For all the noise around Detroit’s offense last season, the real headline this year might come from the other side of the ball. This time, it didn’t come from a free agent signing or a flashy trade. It came from a list compiled by NFL coaches, scouts, and executives—the kind of thing that doesn’t always make waves in July but reveals exactly what the league really thinks.
ESPN’s Jeremy Fowler's annual top-10 positional rankings dropped this week, and the Lions landed two safeties in the top five. That’s something no other team accomplished. Not the Baltimore Ravens, not the San Francisco 49ers, not any one of the other teams in the NFC North. Just Detroit.
Brian Branch checked in at No. 2 overall, trailing only Kyle Hamilton. Kerby Joseph came in at No. 5 after leading the NFL in interceptions last season, behind Xavier McKinney (Packers) and Jessie Bates III (Falcons). This wasn’t the result of fan polling or box-score watching. These were evaluations from the people paid to find elite talent, and they landed on a duo that’s really only getting better.
When your last line of defense is actually your first problem for offenses
Branch was praised across the board for his ability to handle whatever was asked of him. He moved from nickel to safety and somehow looked even more natural. With four picks, 16 pass deflections, and a 21.1% ball-hawking rate, he earned his Pro Bowl nod and climbed every rankings list in the process.
“I love Branch due to instincts and versatility,” an AFC executive told ESPN. “He’s been asked to do a lot in two years in Detroit and he’s handled it all.”
Joseph came into 2024 with something to prove. He left the season as an All-Pro with a four-year, $86 million contract extension and a stat sheet that looks like it belongs in a trophy case. Nine interceptions. 12 pass deflections. A 29.2 passer rating allowed when targeted. He forced quarterbacks into mistakes at a rate no other safety could touch—36.4% of the time, to be exact.
“He has the stuff you can’t teach as far as the chance-taking that helps create turnovers but doesn’t hurt the framework of the defense,” said an NFC scout. “He’s good at taking calculated risks. You’ve got to give him credit. He’s worked hard for his opportunity.”
This isn’t just recognition for individual performance. It’s a confirmation of what Detroit has quietly built in the secondary. One player landing in the top five is a nod to potential. Two means you’ve built a foundation that offenses have to plan around.
Branch is still only 23 years old.

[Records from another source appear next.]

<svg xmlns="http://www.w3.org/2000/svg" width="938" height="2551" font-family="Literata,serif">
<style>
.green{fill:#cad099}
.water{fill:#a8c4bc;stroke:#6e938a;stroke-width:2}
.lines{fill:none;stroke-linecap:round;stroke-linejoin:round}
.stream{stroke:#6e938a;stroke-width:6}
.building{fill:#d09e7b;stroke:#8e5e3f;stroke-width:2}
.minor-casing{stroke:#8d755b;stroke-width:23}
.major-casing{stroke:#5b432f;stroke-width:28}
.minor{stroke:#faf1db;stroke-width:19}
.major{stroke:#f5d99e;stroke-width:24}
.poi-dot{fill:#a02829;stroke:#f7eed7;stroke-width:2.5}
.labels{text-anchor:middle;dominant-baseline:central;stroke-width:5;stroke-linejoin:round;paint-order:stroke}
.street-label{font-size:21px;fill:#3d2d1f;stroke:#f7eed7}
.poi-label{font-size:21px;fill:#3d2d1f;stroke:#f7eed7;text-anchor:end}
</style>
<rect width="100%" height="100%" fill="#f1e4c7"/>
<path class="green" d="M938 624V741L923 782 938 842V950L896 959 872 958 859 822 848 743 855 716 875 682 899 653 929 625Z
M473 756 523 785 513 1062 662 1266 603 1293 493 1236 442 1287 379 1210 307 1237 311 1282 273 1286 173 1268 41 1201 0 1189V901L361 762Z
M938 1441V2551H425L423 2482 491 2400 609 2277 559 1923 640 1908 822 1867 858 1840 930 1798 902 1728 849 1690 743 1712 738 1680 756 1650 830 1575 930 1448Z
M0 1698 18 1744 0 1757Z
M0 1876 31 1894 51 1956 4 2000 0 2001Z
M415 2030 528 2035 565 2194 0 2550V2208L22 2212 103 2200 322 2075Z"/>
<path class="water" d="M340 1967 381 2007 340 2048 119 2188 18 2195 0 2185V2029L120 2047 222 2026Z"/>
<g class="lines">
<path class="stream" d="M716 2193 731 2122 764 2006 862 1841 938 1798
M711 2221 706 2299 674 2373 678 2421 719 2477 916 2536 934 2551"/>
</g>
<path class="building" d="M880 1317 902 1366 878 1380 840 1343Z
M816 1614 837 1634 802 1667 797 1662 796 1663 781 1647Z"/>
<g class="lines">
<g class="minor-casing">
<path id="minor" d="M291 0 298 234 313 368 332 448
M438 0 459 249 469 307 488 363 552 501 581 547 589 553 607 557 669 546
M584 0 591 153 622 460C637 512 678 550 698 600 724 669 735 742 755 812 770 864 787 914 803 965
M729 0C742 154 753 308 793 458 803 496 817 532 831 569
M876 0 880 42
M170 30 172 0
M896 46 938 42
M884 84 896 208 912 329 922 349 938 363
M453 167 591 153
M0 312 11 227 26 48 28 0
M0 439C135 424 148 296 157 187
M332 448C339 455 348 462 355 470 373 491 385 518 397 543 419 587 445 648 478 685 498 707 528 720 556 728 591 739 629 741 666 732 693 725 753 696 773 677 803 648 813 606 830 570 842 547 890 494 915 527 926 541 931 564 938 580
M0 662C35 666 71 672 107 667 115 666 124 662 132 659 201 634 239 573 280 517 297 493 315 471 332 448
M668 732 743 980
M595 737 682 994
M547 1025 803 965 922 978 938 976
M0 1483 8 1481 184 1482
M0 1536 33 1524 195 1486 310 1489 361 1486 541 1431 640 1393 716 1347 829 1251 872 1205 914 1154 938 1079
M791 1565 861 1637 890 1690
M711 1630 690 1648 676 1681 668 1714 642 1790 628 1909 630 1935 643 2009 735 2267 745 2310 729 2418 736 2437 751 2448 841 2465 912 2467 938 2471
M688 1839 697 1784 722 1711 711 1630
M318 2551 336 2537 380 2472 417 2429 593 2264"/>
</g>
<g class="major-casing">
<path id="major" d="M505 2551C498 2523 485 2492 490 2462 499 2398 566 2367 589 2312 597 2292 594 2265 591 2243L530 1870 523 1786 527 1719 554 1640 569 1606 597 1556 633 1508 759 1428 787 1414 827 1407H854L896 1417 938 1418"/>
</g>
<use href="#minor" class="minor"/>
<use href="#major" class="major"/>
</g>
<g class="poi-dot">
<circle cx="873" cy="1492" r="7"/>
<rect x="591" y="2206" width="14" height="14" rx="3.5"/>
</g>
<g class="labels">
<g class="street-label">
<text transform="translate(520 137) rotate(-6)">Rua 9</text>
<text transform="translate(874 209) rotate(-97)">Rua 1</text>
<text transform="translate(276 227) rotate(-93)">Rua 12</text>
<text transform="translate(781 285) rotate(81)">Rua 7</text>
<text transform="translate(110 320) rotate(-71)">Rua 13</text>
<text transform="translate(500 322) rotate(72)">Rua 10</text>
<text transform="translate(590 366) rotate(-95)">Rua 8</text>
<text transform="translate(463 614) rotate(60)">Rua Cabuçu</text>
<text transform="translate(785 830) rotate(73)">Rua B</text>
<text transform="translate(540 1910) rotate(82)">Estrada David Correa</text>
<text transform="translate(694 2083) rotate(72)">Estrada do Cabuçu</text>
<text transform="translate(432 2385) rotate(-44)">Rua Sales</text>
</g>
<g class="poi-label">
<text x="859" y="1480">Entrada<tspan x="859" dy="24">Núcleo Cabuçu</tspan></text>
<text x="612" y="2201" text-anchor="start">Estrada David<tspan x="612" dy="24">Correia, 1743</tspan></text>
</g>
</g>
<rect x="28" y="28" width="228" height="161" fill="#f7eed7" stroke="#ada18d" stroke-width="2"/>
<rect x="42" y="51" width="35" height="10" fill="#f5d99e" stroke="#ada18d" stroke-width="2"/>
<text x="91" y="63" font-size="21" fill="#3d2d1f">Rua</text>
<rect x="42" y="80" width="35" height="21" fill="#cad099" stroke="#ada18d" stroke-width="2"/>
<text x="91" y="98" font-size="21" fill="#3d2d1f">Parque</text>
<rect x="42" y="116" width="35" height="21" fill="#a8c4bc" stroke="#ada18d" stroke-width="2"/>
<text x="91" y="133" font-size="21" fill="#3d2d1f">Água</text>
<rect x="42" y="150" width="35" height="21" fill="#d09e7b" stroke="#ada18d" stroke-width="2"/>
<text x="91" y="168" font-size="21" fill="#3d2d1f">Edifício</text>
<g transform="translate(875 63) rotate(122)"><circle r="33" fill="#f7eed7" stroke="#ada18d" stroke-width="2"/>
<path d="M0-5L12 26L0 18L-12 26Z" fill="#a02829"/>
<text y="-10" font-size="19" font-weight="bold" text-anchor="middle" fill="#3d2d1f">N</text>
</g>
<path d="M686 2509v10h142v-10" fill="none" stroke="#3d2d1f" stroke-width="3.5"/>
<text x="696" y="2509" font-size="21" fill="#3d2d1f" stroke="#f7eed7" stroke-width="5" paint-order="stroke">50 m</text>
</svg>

Joseph just got paid and is entering his prime. The Lions didn’t luck into this—they developed it, trusted it, and now they’re reaping the rewards. When the games get tighter and the margin for error disappears, having two of the top five safeties in the league gives them a cushion other teams just don’t have. That’s not a projection. It’s what the league already sees.
And it’s something no one else has... which is pretty sweet.